Does gradient boosted trees generally perform better than random forest? Let’s see that. But, first what are these methods? Random forest and boosting are ensemble methods, proved to generally perform better than than basic algorithms.
Let’s start with bagging, an ensemble of decision trees. Random forest is an improvement over bagging. It reduces variance. Random forest build trees in parallel, while in boosting, trees are built sequentially i.e. each tree is grown using information from previously grown trees unlike in bagging where we create multiple copies of original training data and fit separate decision tree on each. That’s why it generally performs better than random forest.
One drawback of gradient boosted trees is that they have a number of hyperparameters to tune, while random forest is practically tuning-free (has only one hyperparameter i.e. number of features to randomly select from set of features). Though both random forests and boosting trees are prone to overfitting, boosting models are more prone.

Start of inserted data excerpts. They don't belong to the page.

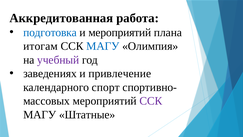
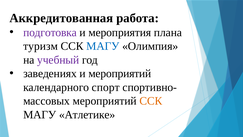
подготовка colour: blue -> purple
и мероприятий: мероприятий -> мероприятия
итогам: итогам -> туризм
и привлечение: привлечение -> мероприятий
ССК at (151, 101) colour: purple -> orange
Штатные: Штатные -> Атлетике
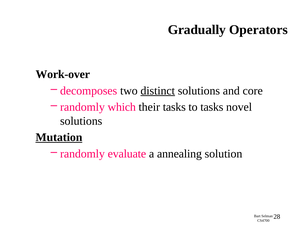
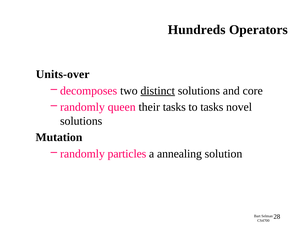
Gradually: Gradually -> Hundreds
Work-over: Work-over -> Units-over
which: which -> queen
Mutation underline: present -> none
evaluate: evaluate -> particles
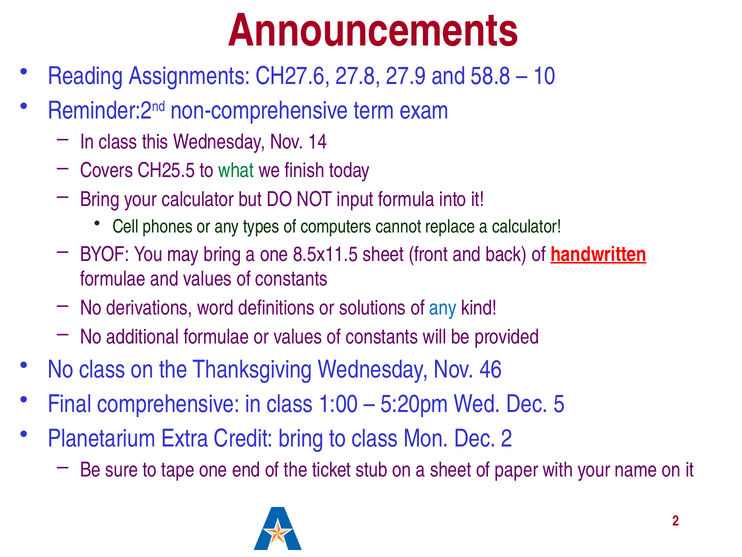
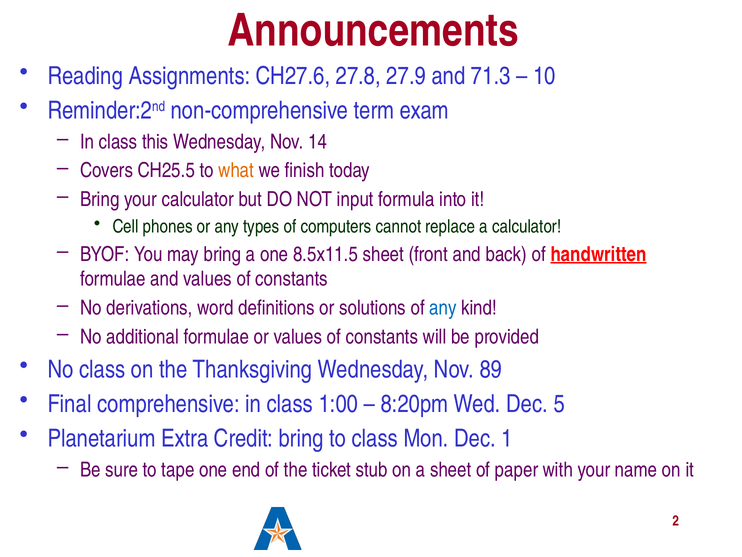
58.8: 58.8 -> 71.3
what colour: green -> orange
46: 46 -> 89
5:20pm: 5:20pm -> 8:20pm
Dec 2: 2 -> 1
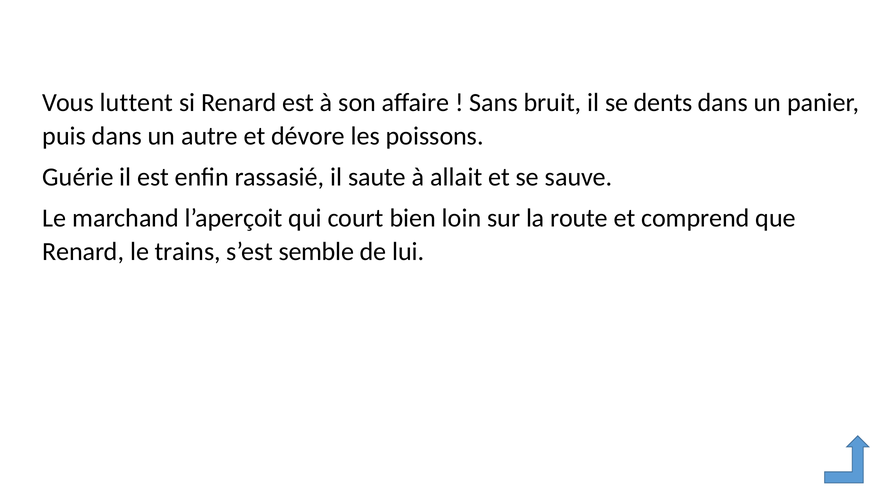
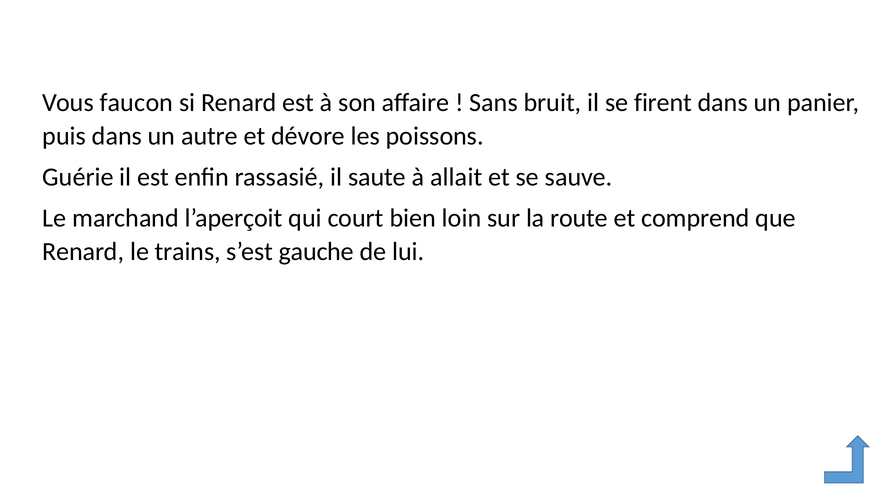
luttent: luttent -> faucon
dents: dents -> firent
semble: semble -> gauche
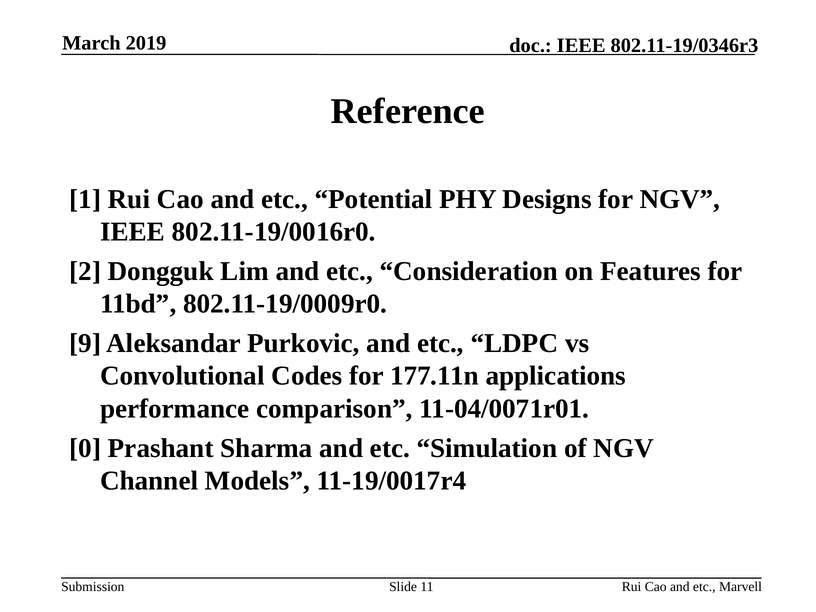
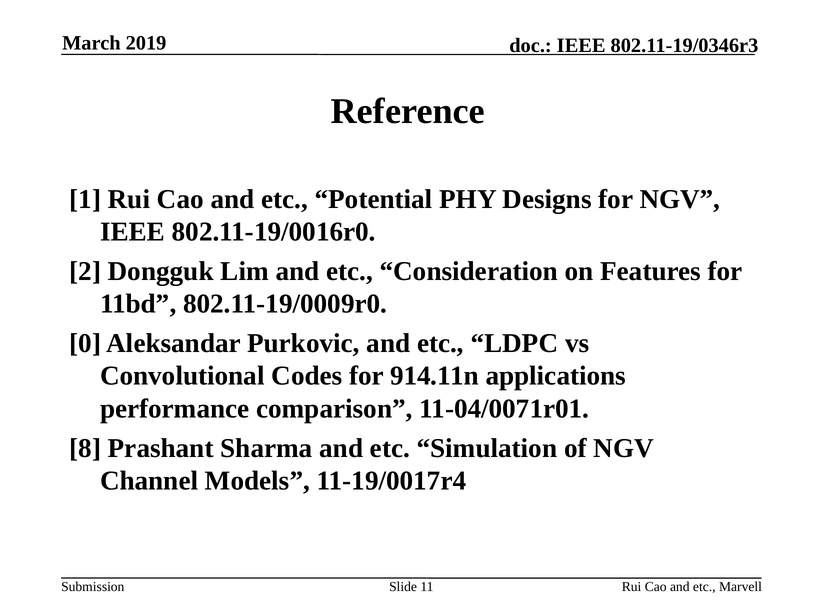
9: 9 -> 0
177.11n: 177.11n -> 914.11n
0: 0 -> 8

Random forest build treees in parallel and thus are fast and also efficient. Parallelism can also be achieved in boosted trees. XGBoost1, a gradient boosting library, is quite famous on kaggle2 for its better results. It provides a parallel tree boosting (also known as GBDT, GBM).
A research paper in 2015 proposes another ensemble method, Randomer forest3, claiming to outperform other methods.
The conclusion is that use gradient boosting with proper parameter tuning. It will almost always beat random forest.